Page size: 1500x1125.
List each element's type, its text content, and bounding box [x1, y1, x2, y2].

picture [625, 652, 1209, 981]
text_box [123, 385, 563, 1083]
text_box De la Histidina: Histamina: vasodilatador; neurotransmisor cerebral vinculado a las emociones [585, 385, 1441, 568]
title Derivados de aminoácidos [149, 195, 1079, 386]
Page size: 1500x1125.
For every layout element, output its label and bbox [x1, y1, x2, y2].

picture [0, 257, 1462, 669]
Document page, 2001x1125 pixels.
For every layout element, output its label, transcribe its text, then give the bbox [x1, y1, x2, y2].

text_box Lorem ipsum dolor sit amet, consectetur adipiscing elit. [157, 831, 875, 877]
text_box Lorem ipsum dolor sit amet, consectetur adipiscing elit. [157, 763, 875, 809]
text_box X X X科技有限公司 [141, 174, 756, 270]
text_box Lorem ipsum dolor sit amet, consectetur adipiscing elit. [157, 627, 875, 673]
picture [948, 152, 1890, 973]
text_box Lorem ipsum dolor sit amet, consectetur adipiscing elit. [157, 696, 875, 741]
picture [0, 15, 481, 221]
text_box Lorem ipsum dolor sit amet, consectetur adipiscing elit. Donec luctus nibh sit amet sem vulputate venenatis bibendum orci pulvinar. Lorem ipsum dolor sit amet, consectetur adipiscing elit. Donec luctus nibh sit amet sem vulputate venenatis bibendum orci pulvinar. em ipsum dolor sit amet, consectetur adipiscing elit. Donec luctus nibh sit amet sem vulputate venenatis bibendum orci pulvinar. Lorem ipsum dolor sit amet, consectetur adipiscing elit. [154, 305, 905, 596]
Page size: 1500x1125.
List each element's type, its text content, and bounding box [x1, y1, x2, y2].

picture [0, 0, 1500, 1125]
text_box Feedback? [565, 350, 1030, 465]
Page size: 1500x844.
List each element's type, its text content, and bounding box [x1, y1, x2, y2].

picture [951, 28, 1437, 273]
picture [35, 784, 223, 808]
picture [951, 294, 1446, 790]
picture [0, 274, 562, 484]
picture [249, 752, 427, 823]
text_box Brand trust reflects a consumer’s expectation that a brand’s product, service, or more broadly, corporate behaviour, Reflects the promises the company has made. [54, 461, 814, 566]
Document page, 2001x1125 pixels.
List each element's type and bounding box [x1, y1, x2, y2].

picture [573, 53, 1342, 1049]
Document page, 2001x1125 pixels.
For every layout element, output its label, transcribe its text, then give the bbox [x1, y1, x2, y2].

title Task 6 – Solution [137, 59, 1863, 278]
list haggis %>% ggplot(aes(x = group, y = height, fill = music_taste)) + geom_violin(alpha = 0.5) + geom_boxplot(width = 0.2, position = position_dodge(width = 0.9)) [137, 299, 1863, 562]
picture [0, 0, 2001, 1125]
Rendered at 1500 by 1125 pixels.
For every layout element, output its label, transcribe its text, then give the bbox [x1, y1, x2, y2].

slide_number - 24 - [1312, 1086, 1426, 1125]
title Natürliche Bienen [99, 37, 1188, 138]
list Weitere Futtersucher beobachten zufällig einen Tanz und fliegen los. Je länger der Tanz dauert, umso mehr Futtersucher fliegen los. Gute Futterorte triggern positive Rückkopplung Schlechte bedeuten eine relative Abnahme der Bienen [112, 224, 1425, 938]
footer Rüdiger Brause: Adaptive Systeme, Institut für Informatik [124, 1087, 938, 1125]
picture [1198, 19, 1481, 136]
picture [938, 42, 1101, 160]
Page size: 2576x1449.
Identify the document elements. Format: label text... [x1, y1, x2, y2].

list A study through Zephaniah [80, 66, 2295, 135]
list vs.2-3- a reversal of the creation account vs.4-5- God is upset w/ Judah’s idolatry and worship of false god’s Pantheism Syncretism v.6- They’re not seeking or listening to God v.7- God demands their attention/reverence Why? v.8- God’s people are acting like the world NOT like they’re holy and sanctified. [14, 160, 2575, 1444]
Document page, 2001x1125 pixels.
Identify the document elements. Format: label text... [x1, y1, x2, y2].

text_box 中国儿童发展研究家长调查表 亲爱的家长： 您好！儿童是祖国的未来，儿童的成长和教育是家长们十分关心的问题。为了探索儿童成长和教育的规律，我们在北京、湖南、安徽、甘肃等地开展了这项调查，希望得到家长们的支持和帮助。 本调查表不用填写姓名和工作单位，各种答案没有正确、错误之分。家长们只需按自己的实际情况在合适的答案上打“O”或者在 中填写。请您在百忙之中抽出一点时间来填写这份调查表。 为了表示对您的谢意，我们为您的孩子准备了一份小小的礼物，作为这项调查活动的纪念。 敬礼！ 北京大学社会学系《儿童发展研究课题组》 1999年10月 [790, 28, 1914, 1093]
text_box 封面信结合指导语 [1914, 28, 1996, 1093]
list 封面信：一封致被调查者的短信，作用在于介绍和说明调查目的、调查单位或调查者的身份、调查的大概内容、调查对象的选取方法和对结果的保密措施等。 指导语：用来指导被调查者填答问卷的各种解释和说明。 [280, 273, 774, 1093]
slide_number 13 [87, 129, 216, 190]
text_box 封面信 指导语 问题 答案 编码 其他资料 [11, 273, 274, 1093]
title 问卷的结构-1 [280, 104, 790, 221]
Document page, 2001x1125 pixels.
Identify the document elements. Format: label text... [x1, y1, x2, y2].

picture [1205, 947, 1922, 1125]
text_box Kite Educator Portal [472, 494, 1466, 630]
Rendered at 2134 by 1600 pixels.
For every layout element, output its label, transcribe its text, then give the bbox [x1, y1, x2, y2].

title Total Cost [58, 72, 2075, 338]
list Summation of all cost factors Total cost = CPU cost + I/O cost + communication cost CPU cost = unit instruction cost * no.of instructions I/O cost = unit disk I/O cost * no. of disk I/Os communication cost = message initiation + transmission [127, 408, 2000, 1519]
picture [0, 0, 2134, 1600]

————

Exercise goal:
Return the entries above exactly as they appear.

Written answer:
Page size: 1500x1125.
List each element's type, its text content, and bounding box [x1, y1, x2, y2].

picture [625, 652, 1209, 981]
text_box [123, 385, 563, 1083]
text_box De la Histidina: Histamina: vasodilatador; neurotransmisor cerebral vinculado a las emociones [585, 385, 1441, 568]
title Derivados de aminoácidos [149, 195, 1079, 386]
Page size: 1500x1125.
For every layout element, output its label and bbox [x1, y1, x2, y2].

picture [0, 257, 1462, 669]
Document page, 2001x1125 pixels.
For every layout element, output its label, transcribe its text, then give the bbox [x1, y1, x2, y2].

text_box Lorem ipsum dolor sit amet, consectetur adipiscing elit. [157, 831, 875, 877]
text_box Lorem ipsum dolor sit amet, consectetur adipiscing elit. [157, 763, 875, 809]
text_box X X X科技有限公司 [141, 174, 756, 270]
text_box Lorem ipsum dolor sit amet, consectetur adipiscing elit. [157, 627, 875, 673]
picture [948, 152, 1890, 973]
text_box Lorem ipsum dolor sit amet, consectetur adipiscing elit. [157, 696, 875, 741]
picture [0, 15, 481, 221]
text_box Lorem ipsum dolor sit amet, consectetur adipiscing elit. Donec luctus nibh sit amet sem vulputate venenatis bibendum orci pulvinar. Lorem ipsum dolor sit amet, consectetur adipiscing elit. Donec luctus nibh sit amet sem vulputate venenatis bibendum orci pulvinar. em ipsum dolor sit amet, consectetur adipiscing elit. Donec luctus nibh sit amet sem vulputate venenatis bibendum orci pulvinar. Lorem ipsum dolor sit amet, consectetur adipiscing elit. [154, 305, 905, 596]
Page size: 1500x1125.
List each element's type, its text content, and bounding box [x1, y1, x2, y2].

picture [0, 0, 1500, 1125]
text_box Feedback? [565, 350, 1030, 465]
Page size: 1500x844.
List each element's type, its text content, and bounding box [x1, y1, x2, y2].

picture [951, 28, 1437, 273]
picture [35, 784, 223, 808]
picture [951, 294, 1446, 790]
picture [0, 274, 562, 484]
picture [249, 752, 427, 823]
text_box Brand trust reflects a consumer’s expectation that a brand’s product, service, or more broadly, corporate behaviour, Reflects the promises the company has made. [54, 461, 814, 566]
Document page, 2001x1125 pixels.
List each element's type and bounding box [x1, y1, x2, y2].

picture [573, 53, 1342, 1049]
Document page, 2001x1125 pixels.
For every layout element, output its label, transcribe its text, then give the bbox [x1, y1, x2, y2].

title Task 6 – Solution [137, 59, 1863, 278]
list haggis %>% ggplot(aes(x = group, y = height, fill = music_taste)) + geom_violin(alpha = 0.5) + geom_boxplot(width = 0.2, position = position_dodge(width = 0.9)) [137, 299, 1863, 562]
picture [0, 0, 2001, 1125]
Rendered at 1500 by 1125 pixels.
For every layout element, output its label, transcribe its text, then give the bbox [x1, y1, x2, y2].

slide_number - 24 - [1312, 1086, 1426, 1125]
title Natürliche Bienen [99, 37, 1188, 138]
list Weitere Futtersucher beobachten zufällig einen Tanz und fliegen los. Je länger der Tanz dauert, umso mehr Futtersucher fliegen los. Gute Futterorte triggern positive Rückkopplung Schlechte bedeuten eine relative Abnahme der Bienen [112, 224, 1425, 938]
footer Rüdiger Brause: Adaptive Systeme, Institut für Informatik [124, 1087, 938, 1125]
picture [1198, 19, 1481, 136]
picture [938, 42, 1101, 160]
Page size: 2576x1449.
Identify the document elements. Format: label text... [x1, y1, x2, y2].

list A study through Zephaniah [80, 66, 2295, 135]
list vs.2-3- a reversal of the creation account vs.4-5- God is upset w/ Judah’s idolatry and worship of false god’s Pantheism Syncretism v.6- They’re not seeking or listening to God v.7- God demands their attention/reverence Why? v.8- God’s people are acting like the world NOT like they’re holy and sanctified. [14, 160, 2575, 1444]
Document page, 2001x1125 pixels.
Identify the document elements. Format: label text... [x1, y1, x2, y2].

text_box 中国儿童发展研究家长调查表 亲爱的家长： 您好！儿童是祖国的未来，儿童的成长和教育是家长们十分关心的问题。为了探索儿童成长和教育的规律，我们在北京、湖南、安徽、甘肃等地开展了这项调查，希望得到家长们的支持和帮助。 本调查表不用填写姓名和工作单位，各种答案没有正确、错误之分。家长们只需按自己的实际情况在合适的答案上打“O”或者在 中填写。请您在百忙之中抽出一点时间来填写这份调查表。 为了表示对您的谢意，我们为您的孩子准备了一份小小的礼物，作为这项调查活动的纪念。 敬礼！ 北京大学社会学系《儿童发展研究课题组》 1999年10月 [790, 28, 1914, 1093]
text_box 封面信结合指导语 [1914, 28, 1996, 1093]
list 封面信：一封致被调查者的短信，作用在于介绍和说明调查目的、调查单位或调查者的身份、调查的大概内容、调查对象的选取方法和对结果的保密措施等。 指导语：用来指导被调查者填答问卷的各种解释和说明。 [280, 273, 774, 1093]
slide_number 13 [87, 129, 216, 190]
text_box 封面信 指导语 问题 答案 编码 其他资料 [11, 273, 274, 1093]
title 问卷的结构-1 [280, 104, 790, 221]
Document page, 2001x1125 pixels.
Identify the document elements. Format: label text... [x1, y1, x2, y2].

picture [1205, 947, 1922, 1125]
text_box Kite Educator Portal [472, 494, 1466, 630]
Rendered at 2134 by 1600 pixels.
For every layout element, output its label, transcribe its text, then give the bbox [x1, y1, x2, y2].

title Total Cost [58, 72, 2075, 338]
list Summation of all cost factors Total cost = CPU cost + I/O cost + communication cost CPU cost = unit instruction cost * no.of instructions I/O cost = unit disk I/O cost * no. of disk I/Os communication cost = message initiation + transmission [127, 408, 2000, 1519]
picture [0, 0, 2134, 1600]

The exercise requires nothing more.